Satiriker

Jan Böhmermann jetzt SPD-Mitglied – und eckt sofort an

Jan Böhmermann ist in der SPD angekommen und will weiter um den Parteivorsitz kämpfen.

Jan Böhmermann ist in der SPD angekommen und will weiter um den Parteivorsitz kämpfen.

Foto: Sven Hoppe / dpa

Jan Böhmermann ist seit Dienstag offizielles SPD-Mitglied. Aber die Aufnahme des berühmten TV-Satirikers stößt auch auf Ablehnung.

Berlin. Ja, er hat es tatsächlich geschafft. Jan Böhmermann ist jetzt offizielles Mitglied der Sozialdemokraten. SPD-Generalsekretär Lars Klingbeil gratulierte via Twitter und freute sich auf „Hausbesuche“ und „Plakate kleben“. Die Aufnahme des Satirikers in die SPD löste jedoch unterschiedliche Reaktionen aus.

Böhmermann wurde am Dienstag in die SPD aufgenommen. Der Kreisverband Anhalt-Bitterfeld hat am späten Abend einen entsprechenden Beschluss des Kreisvorstands bekanntgemacht. Der TV-Satiriker ist nun Mitglied des Ortsvereins Köthen.

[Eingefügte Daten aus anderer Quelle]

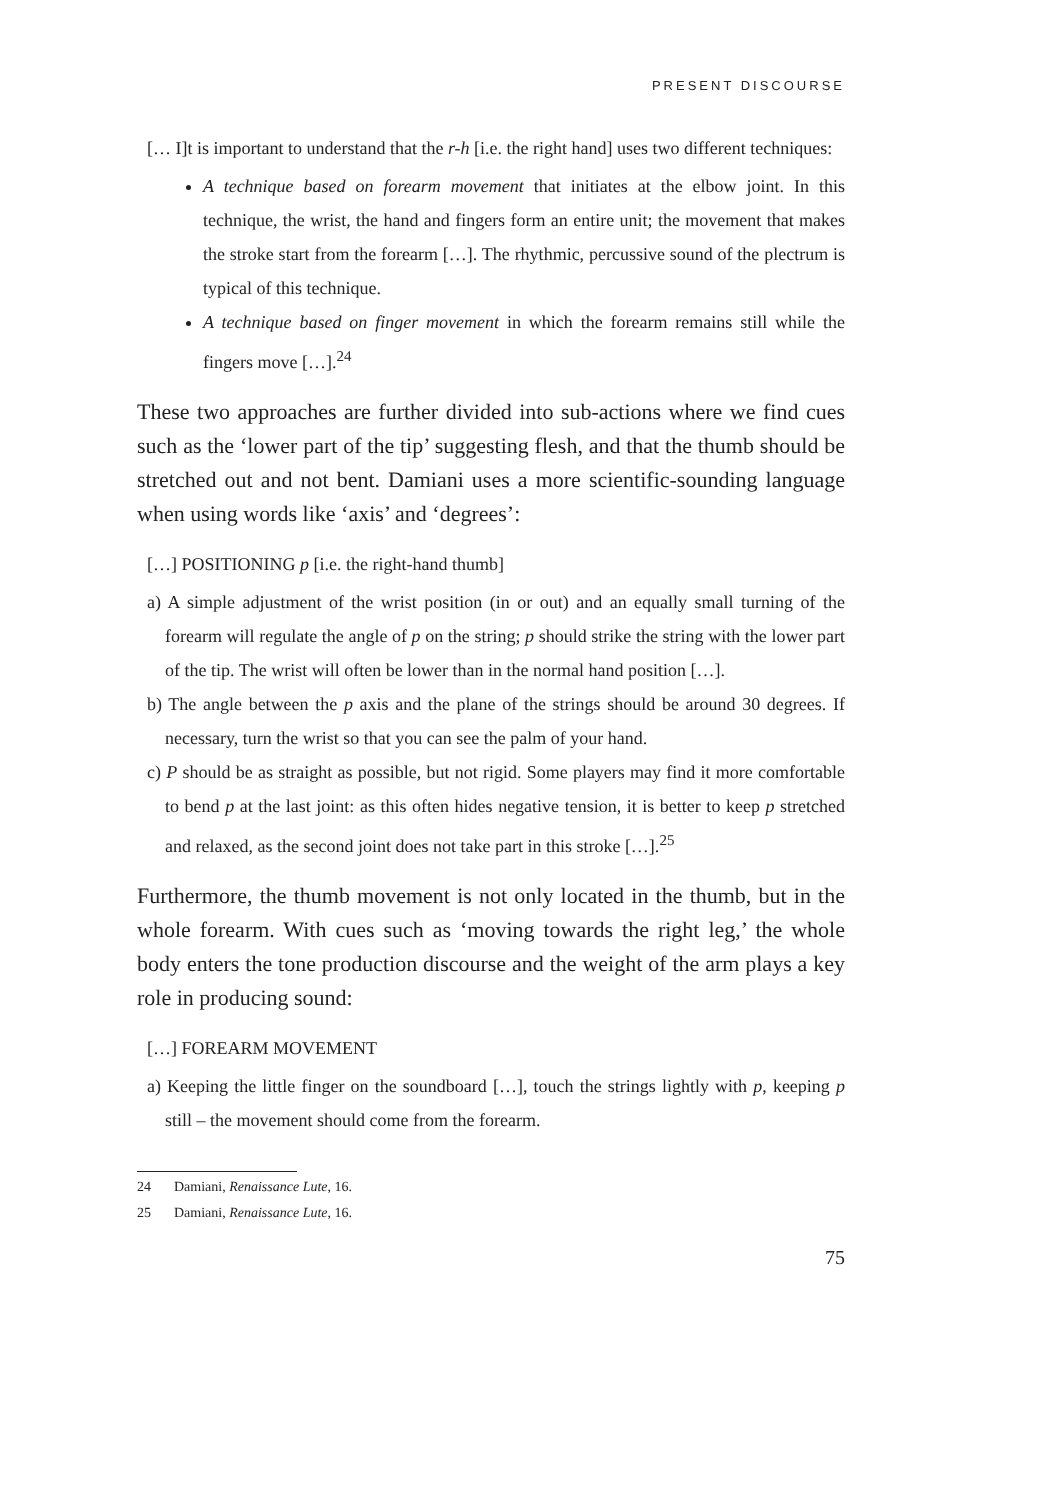PRESENT DISCOURSE
[… I]t is important to understand that the r-h [i.e. the right hand] uses two different techniques:
A technique based on forearm movement that initiates at the elbow joint. In this technique, the wrist, the hand and fingers form an entire unit; the movement that makes the stroke start from the forearm […]. The rhythmic, percussive sound of the plectrum is typical of this technique.
A technique based on finger movement in which the forearm remains still while the fingers move […].<sup>24</sup>
These two approaches are further divided into sub-actions where we find cues such as the ‘lower part of the tip’ suggesting flesh, and that the thumb should be stretched out and not bent. Damiani uses a more scientific-sounding language when using words like ‘axis’ and ‘degrees’:
[…] POSITIONING p [i.e. the right-hand thumb]
a) A simple adjustment of the wrist position (in or out) and an equally small turning of the forearm will regulate the angle of p on the string; p should strike the string with the lower part of the tip. The wrist will often be lower than in the normal hand position […].
b) The angle between the p axis and the plane of the strings should be around 30 degrees. If necessary, turn the wrist so that you can see the palm of your hand.
c) P should be as straight as possible, but not rigid. Some players may find it more comfortable to bend p at the last joint: as this often hides negative tension, it is better to keep p stretched and relaxed, as the second joint does not take part in this stroke […].<sup>25</sup>
Furthermore, the thumb movement is not only located in the thumb, but in the whole forearm. With cues such as ‘moving towards the right leg,’ the whole body enters the tone production discourse and the weight of the arm plays a key role in producing sound:
[…] FOREARM MOVEMENT
a) Keeping the little finger on the soundboard […], touch the strings lightly with p, keeping p still – the movement should come from the forearm.
24 Damiani, Renaissance Lute, 16.
25 Damiani, Renaissance Lute, 16.
75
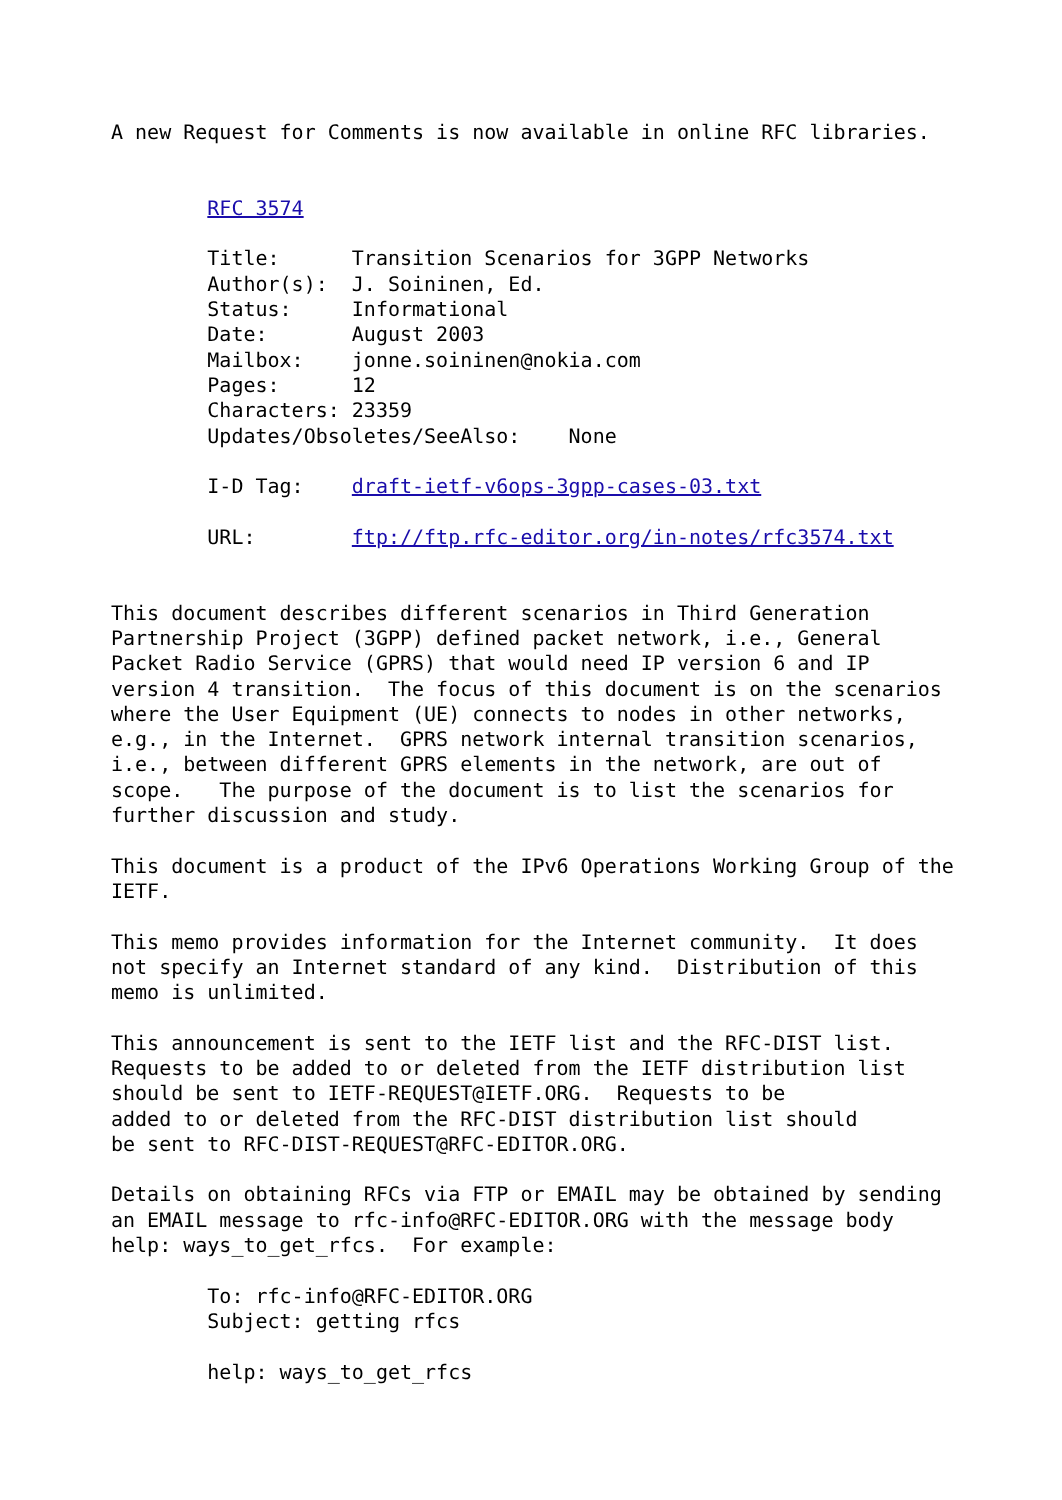A new Request for Comments is now available in online RFC libraries.


        RFC 3574

        Title:      Transition Scenarios for 3GPP Networks
        Author(s):  J. Soininen, Ed.
        Status:     Informational
        Date:       August 2003
        Mailbox:    jonne.soininen@nokia.com
        Pages:      12
        Characters: 23359
        Updates/Obsoletes/SeeAlso:    None

        I-D Tag:    draft-ietf-v6ops-3gpp-cases-03.txt

        URL:        ftp://ftp.rfc-editor.org/in-notes/rfc3574.txt


This document describes different scenarios in Third Generation
Partnership Project (3GPP) defined packet network, i.e., General
Packet Radio Service (GPRS) that would need IP version 6 and IP
version 4 transition.  The focus of this document is on the scenarios
where the User Equipment (UE) connects to nodes in other networks,
e.g., in the Internet.  GPRS network internal transition scenarios,
i.e., between different GPRS elements in the network, are out of
scope.   The purpose of the document is to list the scenarios for
further discussion and study.

This document is a product of the IPv6 Operations Working Group of the
IETF.

This memo provides information for the Internet community.  It does
not specify an Internet standard of any kind.  Distribution of this
memo is unlimited.

This announcement is sent to the IETF list and the RFC-DIST list.
Requests to be added to or deleted from the IETF distribution list
should be sent to IETF-REQUEST@IETF.ORG.  Requests to be
added to or deleted from the RFC-DIST distribution list should
be sent to RFC-DIST-REQUEST@RFC-EDITOR.ORG.

Details on obtaining RFCs via FTP or EMAIL may be obtained by sending
an EMAIL message to rfc-info@RFC-EDITOR.ORG with the message body
help: ways_to_get_rfcs.  For example:

        To: rfc-info@RFC-EDITOR.ORG
        Subject: getting rfcs

        help: ways_to_get_rfcs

SPD-Generalsekretär Klingbeil freut sich auf Böhmermann

Einer der ersten Gratulanten war SPD-Generalsekretär Lars Klingbeil, der Böhmermann als „lieber Genosse“ beim Kurznachrichtendienst Twitter „herzlich Willkommen“ hieß. Klingbeil wies allerdings auch auf die harte Arbeit hin, die nun auf den Satiriker warten würde: „Jetzt geht´s los! Infostände, Hausbesuche, Bürgergespräche, Plakate kleben. Wir freuen uns sehr, dass du jetzt an unserer Seite für eine starke Sozialdemokratie kämpfst!“

Die Begeisterung des Generalsekretärs teilen aber nicht alle SPD-Mitglieder, manche kündigen sogar ein Ende ihrer Mitgliedschaft an. Frank Steibli, laut Twitterprofil Mitglied der SPD Linden, antwortet Klingbeil: „Das ist nicht dein Ernst. Ich bin raus.“

Spott für Klingbeils Tweet an Böhmermann

Andere sehen aber auch eine Chance durch Böhmermanns Mitgliedschaft, insbesondere durch seine hohe Followerzahl (2,2 Millionen) bei Twitter. Klarna.me schreibt: „Ihr checkt nicht, dass Politik nicht mehr (nur) an den Infoständen und Haustüren stattfindet, oder? Denkanstoß: Werft mal einen Blick auf die Followerzahl von Böhmi und dann denkt nochmal drüber nach ob er nicht vielleicht anders viel mehr Leute erreichen.“

Andere reagieren mit Spott. „SPD 2019: Jedes neue Mitglied wird persönlich vom Generalsekretär begrüßt. Sind nicht viele und er hat auch sonst nicht viel zu tun“, schrieb Christian Meyer bei Twitter.

Böhmermann hielt SPD einen Monat auf Trab

Rund einen Monat beschäftigte die SPD Böhmermanns Ersuchen, Mitglied zu werden. Zuvor hatte er angekündigt, Parteivorsitzender werden zu wollen – hatte seine Pläne dafür aber nicht rechtzeitig umsetzen können.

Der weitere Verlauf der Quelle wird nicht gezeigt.